(Stored data entries)
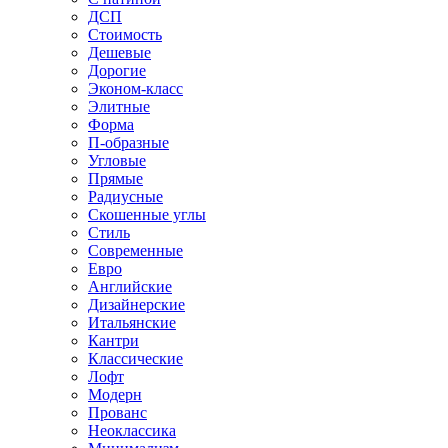
ДСП
Стоимость
Дешевые
Дорогие
Эконом-класс
Элитные
Форма
П-образные
Угловые
Прямые
Радиусные
Скошенные углы
Стиль
Современные
Евро
Английские
Дизайнерские
Итальянские
Кантри
Классические
Лофт
Модерн
Прованс
Неоклассика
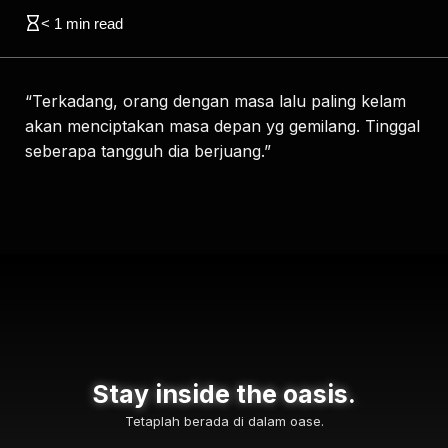
< 1
min read
“Terkadang, orang dengan masa lalu paling kelam
akan menciptakan masa depan yg gemilang. Tinggal
seberapa tangguh dia berjuang.”
Stay inside the oasis.
Tetaplah berada di dalam oase.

-- Exercise aim --
Copy out the text of every row above word for word, leaving the pictures out of your answer.

-- Task result --
ДСП
Стоимость
Дешевые
Дорогие
Эконом-класс
Элитные
Форма
П-образные
Угловые
Прямые
Радиусные
Скошенные углы
Стиль
Современные
Евро
Английские
Дизайнерские
Итальянские
Кантри
Классические
Лофт
Модерн
Прованс
Неоклассика
< 1
min read
“Terkadang, orang dengan masa lalu paling kelam
akan menciptakan masa depan yg gemilang. Tinggal
seberapa tangguh dia berjuang.”
Stay inside the oasis.
Tetaplah berada di dalam oase.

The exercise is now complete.